Uniknya Pengamen Semarang
Sumber : Kompasiana
Jathilan adalah kesenian
tradisional masyarakat Jawa yang saya kenal pada masa kanak-kanak. Waktu itu
saya amat sering menyaksikannya di lapangan kampung atau acara khusus. Saya
kira, budaya ini sudah mati. Saya salah besar. Justru jathilan telah menjadi sebuah
sumber rejeki beberapa orang. Kelompok jathilan
jalanan ini mulai marak terlihat di sana-sini. Tak terkecuali Semarang
(Semarang atas dan bawah). Apakah ini mengganggu lalu lintas jalan raya atau
justru menyegarkan hati karena budaya negeri yang adi luhung tak pernah
mati ?
***
Usai
mengirim paket di kantor pos Bangkong dan mampir di soto Bangkong, saya
berjalan menuju SMP negeri 2 Semarang. Saya ini hendak menyebarkan leaflet
pameran kartu pos yang saya selenggarakan menggaet almamater, IKIP PGRI
Semarang.
Di lampu
merah, saya menunggu aba-aba boleh berjalan melewati zebra cross. Mata saya
tertuju pada sekelompok anak muda yang berpakaian warna-warna, paling kentara
adalah warna ungu, kata orang warna janda. Asesoris dari ujung rambut ke ujung
kaki, menarik hati.
Begitu lampu
merah, beberapa dari mereka segera meraih keranjang plastik dan
menuju zebra cross.
Oh oh …
mereka ini menari-nari di atas zebra cross. Saya ikut tersipu, karena saya juga
ikut diperhatikan oleh para pengendara, tak hanya mbak dan mas yang jathilan
itu.
Beberapa
menit kemudian, mereka segera mendatangi para pengendara roda dua dan empat …
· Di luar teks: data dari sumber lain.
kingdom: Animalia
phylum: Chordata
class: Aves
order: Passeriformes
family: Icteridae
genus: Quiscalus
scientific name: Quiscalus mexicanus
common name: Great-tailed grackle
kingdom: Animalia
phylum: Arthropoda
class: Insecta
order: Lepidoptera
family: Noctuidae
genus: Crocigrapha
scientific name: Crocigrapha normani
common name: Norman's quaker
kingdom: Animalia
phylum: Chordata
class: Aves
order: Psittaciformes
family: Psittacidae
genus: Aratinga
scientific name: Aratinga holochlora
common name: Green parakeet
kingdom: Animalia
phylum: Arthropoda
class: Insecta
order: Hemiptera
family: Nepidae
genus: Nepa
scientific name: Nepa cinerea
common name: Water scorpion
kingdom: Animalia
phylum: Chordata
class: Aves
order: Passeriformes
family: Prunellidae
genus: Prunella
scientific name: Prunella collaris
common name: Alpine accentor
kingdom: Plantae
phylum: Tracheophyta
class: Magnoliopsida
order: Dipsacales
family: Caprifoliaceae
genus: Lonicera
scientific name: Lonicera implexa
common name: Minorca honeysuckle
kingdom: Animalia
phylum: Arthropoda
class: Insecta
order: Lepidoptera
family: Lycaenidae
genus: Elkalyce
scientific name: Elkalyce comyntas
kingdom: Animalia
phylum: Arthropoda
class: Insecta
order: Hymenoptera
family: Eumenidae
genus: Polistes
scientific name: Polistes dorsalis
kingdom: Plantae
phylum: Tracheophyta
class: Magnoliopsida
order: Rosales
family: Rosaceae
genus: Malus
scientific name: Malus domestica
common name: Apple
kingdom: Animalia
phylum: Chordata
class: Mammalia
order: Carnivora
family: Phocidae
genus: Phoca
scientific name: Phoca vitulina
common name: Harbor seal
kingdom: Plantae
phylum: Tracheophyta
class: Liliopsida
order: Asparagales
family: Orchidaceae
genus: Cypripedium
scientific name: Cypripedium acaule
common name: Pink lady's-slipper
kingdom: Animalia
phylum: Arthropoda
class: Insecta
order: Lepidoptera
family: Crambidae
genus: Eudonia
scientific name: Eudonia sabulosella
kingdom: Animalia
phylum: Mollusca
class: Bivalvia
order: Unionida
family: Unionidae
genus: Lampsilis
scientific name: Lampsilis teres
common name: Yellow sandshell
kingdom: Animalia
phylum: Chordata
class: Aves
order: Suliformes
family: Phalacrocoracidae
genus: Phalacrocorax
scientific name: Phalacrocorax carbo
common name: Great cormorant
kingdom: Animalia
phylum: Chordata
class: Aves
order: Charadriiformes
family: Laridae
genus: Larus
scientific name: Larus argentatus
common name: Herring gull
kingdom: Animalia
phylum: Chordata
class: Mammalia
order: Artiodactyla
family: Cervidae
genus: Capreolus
jatuhan uang membuat mereka semakin sumringah.
Arghhhh …
saya tak jadi menyeberang. Termangu, melihat apa yang mereka lakukan.
Saya dekati mereka. Motor dan mobil
melaju kencang. Hoiiiii … 50 km per jam, pleaseeee ! Ora sopan!
Ya-ya-ya, sebuah tim yang baik dan
mantab. Satu orang memegang icik-icik, satu di kendang dan satunya lagi pukul
gong. Empat orang (satu pria dan tiga wanita), bagian menari.
Saya, penggembira dan dokumentasi.
Lalu, saya tanya sedang apa mereka. Ngamen?
Salah satu pemuda berlensa biru itu menanyakan apakah saya wartawan lantaran
beberapa hari yang lalu ada stasiun televisi yang mewawancarai. Tentu saja
tidak. Mana ada tampang kuli tinta pada saya? Hahaha. Kalau kuli batu atau kayu
(di Jerman) malah betul lantaran pernah dan masih saya jalani (setidaknya di
rumah sendiri). Ya. Di Semarang, saya ini hanya turis nyasar sajalah, begitu
cerocos saya. Bagian lain-lain, titip.
Duduk di bug, batu yang membatasi selokan pinggir jalan yang airnya
butek alias hitam dan kotor oleh sampah itu, senyum saya
mengembang. Guliran pertanyaan seakan merekatkan kami. Mereka bilang,
markasnya ada di belakang Polda. Kemampuan menari dan merias dari Jogja. Tak terasa,
sudah 4 tahun mereka mengadu nasib di Semarang. Tidak, tidak ada kata malu dan
ragu untuk menjalaninya. Tampil PD dengan seragam tradisional dan memperagakan
kesenian ? Tidak sembarang orang mau dan mampu. Saya pernah menjadi penari
sejak TK, tahu sekali rasanya harus mengikuti irama dan menggerakkan seluruh
anggota badan di depan banyak orang, bahkan yang tidak dikenal sekalipun.
Lembaran
kertas tertarik dari dompet warna merah bentuk hati, untuk meloncat ke empat
keranjang disana. „Dibagi-bagi,
ya? Tetap semangat dan semoga rejekinya banyak.“
Meninggalkan mereka, saya menyeringai.
Siapa bilang seni tradisional itu mati? Justru ini menghidupi beberapa orang
seperti mereka. Belum pernah tersiar kabar, ini memicu kecelakaan lalin. So?
Bukankah ini luar biasa? Ayayay, A-C-I ! (G76).